Our local university and world trade association recently put on a seminar on industrial espionage. Local attorneys covered the mechanics of U.S. and overseas intellectual property protection, with particular emphasis on patents, trademarks, copyrights and trade secrets.

We who export must be aware that local rights to use our own trademarks can be legally appropriated by opportunists. In some countries, all a local need do is register an unprotected trademark, even if he or she has neither equity in, nor involvement with, the product.

Once secured, the trademark rights are then sold back to the hapless manufacturer or authorized distributor, usually at outrageous prices.

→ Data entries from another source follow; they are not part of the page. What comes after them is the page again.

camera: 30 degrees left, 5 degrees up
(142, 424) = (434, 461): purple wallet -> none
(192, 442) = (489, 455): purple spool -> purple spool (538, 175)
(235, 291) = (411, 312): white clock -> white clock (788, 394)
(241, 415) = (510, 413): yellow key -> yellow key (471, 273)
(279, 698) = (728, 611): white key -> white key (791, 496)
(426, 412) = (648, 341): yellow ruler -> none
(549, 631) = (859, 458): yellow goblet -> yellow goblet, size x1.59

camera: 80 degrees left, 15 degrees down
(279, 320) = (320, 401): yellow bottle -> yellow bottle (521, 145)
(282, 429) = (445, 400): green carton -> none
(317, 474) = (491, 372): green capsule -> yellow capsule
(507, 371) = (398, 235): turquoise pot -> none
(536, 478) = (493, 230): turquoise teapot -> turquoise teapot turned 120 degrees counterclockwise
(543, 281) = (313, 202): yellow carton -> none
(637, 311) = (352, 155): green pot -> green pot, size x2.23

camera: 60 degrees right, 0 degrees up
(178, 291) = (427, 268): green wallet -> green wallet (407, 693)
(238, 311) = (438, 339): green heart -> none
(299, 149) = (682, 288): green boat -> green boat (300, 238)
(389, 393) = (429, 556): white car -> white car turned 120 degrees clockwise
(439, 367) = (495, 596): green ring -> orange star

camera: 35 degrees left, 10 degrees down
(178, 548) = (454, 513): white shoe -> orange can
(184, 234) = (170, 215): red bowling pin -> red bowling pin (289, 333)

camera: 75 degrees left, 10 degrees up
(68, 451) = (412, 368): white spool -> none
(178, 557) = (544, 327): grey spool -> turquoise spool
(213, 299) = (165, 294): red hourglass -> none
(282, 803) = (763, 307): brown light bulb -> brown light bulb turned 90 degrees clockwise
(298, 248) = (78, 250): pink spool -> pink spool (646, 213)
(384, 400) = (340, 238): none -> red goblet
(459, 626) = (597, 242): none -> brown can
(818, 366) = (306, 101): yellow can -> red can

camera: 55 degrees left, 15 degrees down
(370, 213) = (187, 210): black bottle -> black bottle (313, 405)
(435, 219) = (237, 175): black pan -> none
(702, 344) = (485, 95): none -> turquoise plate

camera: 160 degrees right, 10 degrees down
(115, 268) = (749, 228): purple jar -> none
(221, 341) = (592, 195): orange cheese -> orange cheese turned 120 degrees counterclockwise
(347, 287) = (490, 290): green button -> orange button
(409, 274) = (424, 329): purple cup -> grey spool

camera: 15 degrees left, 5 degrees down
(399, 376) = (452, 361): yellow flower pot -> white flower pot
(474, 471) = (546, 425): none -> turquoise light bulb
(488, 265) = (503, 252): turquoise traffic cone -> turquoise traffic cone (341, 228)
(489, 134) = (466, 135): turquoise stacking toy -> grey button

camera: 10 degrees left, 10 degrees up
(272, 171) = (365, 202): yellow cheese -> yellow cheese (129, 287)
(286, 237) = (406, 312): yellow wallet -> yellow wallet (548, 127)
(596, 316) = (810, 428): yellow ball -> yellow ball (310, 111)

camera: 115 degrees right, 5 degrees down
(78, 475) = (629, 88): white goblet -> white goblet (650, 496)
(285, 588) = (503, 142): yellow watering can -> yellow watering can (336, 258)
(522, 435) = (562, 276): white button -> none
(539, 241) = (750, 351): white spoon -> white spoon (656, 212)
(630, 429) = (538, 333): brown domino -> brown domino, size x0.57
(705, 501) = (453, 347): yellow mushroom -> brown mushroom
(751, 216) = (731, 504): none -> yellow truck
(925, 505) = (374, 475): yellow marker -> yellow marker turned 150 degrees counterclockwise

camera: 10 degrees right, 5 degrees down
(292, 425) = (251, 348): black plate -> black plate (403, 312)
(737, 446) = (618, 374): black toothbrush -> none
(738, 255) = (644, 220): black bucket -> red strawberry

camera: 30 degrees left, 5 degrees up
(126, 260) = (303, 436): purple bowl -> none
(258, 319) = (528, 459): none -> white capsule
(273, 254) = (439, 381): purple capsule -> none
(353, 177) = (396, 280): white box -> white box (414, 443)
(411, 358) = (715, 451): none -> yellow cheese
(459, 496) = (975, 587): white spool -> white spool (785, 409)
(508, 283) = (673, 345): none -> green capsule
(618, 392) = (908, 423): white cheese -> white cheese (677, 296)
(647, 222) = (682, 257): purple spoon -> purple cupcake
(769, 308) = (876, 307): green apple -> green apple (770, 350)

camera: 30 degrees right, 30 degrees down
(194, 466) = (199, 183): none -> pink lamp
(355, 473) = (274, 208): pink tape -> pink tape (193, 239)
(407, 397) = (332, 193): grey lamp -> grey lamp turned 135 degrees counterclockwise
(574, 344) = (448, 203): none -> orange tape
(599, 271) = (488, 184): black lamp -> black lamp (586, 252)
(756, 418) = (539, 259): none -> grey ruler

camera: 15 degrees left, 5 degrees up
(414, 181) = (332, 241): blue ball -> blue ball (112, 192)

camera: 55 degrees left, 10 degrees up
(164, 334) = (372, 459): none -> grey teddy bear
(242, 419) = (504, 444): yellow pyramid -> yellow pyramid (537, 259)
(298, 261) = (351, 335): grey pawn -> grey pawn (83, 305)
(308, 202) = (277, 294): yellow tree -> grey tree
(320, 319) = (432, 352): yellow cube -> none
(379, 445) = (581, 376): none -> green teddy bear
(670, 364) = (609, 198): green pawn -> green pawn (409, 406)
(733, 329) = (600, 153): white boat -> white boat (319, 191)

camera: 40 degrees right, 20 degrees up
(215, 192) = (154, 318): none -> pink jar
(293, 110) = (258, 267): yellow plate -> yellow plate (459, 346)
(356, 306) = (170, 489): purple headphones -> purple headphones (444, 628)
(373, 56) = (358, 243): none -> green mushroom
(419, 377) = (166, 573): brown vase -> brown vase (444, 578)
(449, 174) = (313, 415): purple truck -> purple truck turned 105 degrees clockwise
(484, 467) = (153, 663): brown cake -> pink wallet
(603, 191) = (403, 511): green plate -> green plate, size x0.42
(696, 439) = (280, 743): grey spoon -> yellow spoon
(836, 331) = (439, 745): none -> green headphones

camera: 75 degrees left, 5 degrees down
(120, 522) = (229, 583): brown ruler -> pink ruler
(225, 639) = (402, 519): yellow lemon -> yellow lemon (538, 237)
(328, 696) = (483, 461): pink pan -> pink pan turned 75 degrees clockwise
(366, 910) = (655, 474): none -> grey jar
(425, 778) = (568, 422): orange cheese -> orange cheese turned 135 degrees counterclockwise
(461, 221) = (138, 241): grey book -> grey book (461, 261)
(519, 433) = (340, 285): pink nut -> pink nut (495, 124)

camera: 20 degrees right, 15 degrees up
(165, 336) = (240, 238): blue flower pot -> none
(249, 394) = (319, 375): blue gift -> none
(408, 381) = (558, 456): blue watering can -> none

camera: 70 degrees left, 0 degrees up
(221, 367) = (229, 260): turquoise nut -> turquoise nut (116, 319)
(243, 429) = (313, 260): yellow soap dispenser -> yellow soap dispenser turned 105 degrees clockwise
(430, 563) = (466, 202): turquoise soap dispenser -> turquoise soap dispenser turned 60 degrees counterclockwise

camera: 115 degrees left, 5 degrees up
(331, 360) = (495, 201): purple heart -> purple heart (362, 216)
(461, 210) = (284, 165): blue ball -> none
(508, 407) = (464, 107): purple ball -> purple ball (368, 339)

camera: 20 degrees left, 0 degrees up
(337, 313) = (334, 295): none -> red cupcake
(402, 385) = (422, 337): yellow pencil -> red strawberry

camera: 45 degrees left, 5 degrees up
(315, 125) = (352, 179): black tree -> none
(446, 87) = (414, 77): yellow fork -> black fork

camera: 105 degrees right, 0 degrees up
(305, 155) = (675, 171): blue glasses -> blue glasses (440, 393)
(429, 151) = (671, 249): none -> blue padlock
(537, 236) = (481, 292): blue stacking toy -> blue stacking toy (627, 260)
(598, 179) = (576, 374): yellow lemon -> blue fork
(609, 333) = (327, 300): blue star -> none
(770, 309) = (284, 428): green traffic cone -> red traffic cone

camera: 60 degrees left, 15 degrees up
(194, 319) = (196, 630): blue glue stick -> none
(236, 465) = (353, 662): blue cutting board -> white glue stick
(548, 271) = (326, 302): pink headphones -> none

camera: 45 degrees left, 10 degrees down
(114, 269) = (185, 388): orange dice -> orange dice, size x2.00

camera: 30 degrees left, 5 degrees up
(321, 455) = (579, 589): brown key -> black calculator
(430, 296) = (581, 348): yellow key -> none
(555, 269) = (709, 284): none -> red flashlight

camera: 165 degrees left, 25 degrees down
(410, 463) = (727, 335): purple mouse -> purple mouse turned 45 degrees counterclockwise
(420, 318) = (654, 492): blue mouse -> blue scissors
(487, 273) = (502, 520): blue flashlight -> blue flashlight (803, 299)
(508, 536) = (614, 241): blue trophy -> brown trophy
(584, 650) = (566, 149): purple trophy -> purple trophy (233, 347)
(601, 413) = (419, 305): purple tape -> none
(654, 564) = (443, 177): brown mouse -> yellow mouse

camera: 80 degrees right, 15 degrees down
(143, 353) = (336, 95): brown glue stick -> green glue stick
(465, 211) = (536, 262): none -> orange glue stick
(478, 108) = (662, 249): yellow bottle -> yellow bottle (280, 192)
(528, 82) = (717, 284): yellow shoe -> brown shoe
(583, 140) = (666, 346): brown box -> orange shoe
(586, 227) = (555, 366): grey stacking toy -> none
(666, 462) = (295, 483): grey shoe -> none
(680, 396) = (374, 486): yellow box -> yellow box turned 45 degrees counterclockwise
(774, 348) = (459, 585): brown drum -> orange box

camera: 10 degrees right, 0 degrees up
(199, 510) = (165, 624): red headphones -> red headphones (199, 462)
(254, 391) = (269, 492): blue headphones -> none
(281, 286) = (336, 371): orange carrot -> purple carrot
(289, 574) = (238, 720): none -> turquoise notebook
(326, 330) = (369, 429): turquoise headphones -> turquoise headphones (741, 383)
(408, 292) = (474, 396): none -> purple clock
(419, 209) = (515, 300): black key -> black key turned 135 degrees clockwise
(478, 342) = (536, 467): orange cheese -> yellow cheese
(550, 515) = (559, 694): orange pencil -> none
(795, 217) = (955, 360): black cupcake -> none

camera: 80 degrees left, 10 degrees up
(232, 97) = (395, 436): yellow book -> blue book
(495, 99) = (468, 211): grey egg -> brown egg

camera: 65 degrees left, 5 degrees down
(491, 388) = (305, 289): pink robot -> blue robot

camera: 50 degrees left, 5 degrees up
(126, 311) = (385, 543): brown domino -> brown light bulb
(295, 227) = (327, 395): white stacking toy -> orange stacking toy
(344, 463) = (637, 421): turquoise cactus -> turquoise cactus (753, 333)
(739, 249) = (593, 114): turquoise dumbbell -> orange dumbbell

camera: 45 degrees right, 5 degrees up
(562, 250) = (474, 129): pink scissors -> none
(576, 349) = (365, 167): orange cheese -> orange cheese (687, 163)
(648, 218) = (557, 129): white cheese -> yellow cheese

Products unprotected by local patents or copyrights likewise can be blatantly copied in some countries.

However, for exporters, it is trademarks that are the most sensitive since they accompany the physical products.

Trademarks get their value from the goodwill and brand recognition they convey. Since all this comes from advertising, loss of trademark use in a local market is really loss of the benefit that advertising dollars bring.

The World Trade Organization is addressing intellectual property protection - a first for the WTO. This is good news.

The bad news is that it has a long way to go before we see anything approaching worldwide uniform registration procedures and protection.

So, if you have a valuable trademark, get your lawyer involved before extensively exporting. Legal counsel is also important if you are in the process of applying for patent or copyright protection in this country.

In other countries, if you wait too long to apply your product may be considered ''generic'' and unpatentable.



Another concern is security. The luncheon speaker at the seminar was an FBI special agent very much involved with the Economic Espionage Act of 1996.

She had some hair-raising tales, almost akin to those experienced by Agents Mulder and Scully, FBI characters in the popular TV show, ''The X Files.''

You would be amazed at who is spying on whom. It's almost family!

A synopsis of this act prepared by the FBI's National Counterintelligence Center is available through the FBI home page at http://www.fbi.gov.

I now understand what the Bureau of Export Administration had in mind in limiting access to critical technology only to U.S. citizens and green card holders (permanent residents).

Although neither lawyer nor G-man, I have a simple common sense solution to much of the above risks: Know with whom you are dealing.

The fact that many U.S. firms have little or no information about their overseas trading partners will come as a surprise to anyone who hasn't instructed or consulted on export-related matters.

It clearly shows that top management is not as concerned about their overseas trading partners as they are about domestic customers.

Can you imagine a domestic sales manager knowing little more than the name and address of a major domestic account? Sadly, this is all too frequently the case when it comes to exporting.

Credit agents often require background information on new foreign buyers; but even they can become complacent with prepaid or letter-of-credit orders.



Furthermore, prospective overseas sales representatives often escape credit department scrutiny. Credit approval is often waived, as suppliers are seldom in a creditor position with their representatives.

Here are some reasons you should obtain information on your overseas trading partners.

* Good reliable firms are unlikely to pirate intellectual property or spy.

* Your representatives or distributors may be handling products that could compromise your business. Your sales management should stay informed about the product lines your representatives and distributors are handling, especially when the relationship involves exclusive territories.

* Letters of credit can and do fail, as savvy credit managers know. The most optimistic data suggest a 50 percent failure rate, exactly the same odds as a coin toss.

If I haven't sold you yet, here's the cruncher: It's the law. Compliance with U.S. export control procedures implies at least some familiarity with one's overseas trading partners.

Obviously, the level of scrutiny varies with the kind of product exported and the destination country.

However, at an absolute minimum, foreign buyers must be checked against three negative lists (Entity, Denied Persons, and Specially Designated Nationals and Blocked Persons). All are found in the Export Administration Regulations.

The Enhanced Proliferation Control Initiative makes exporters also responsible for knowing that their trading partners aren't involved in certain restricted activities. These include certain nuclear activities, chemical and biological weapons, and missiles.



Exporters of products of greater sensitivity must have more detailed knowledge of their buyers' operations. For instance, they must know that their products' legitimate end uses are within their buyers' capabilities.

The purchase of a supercomputer by a bakery is a frequently cited example of a ''red flag,'' that is, a suspicious transaction. In order to spot the red flag, the exporter would have to know that the foreign buyer is a bakery.

The good news is that there's sufficient background information on trading partners - for compliance exports of most products - in a well documented credit file. Credit reports, sales call reports and shareholder reports issued by publicly traded buyers all tell the story.

Exporters are not expected to be detectives, but they are expected to be reasonably prudent. This serves both our own interests and export control compliance.

Since distances preclude frequent direct customer contact, third-party information plays a greater role in exports than in domestic business.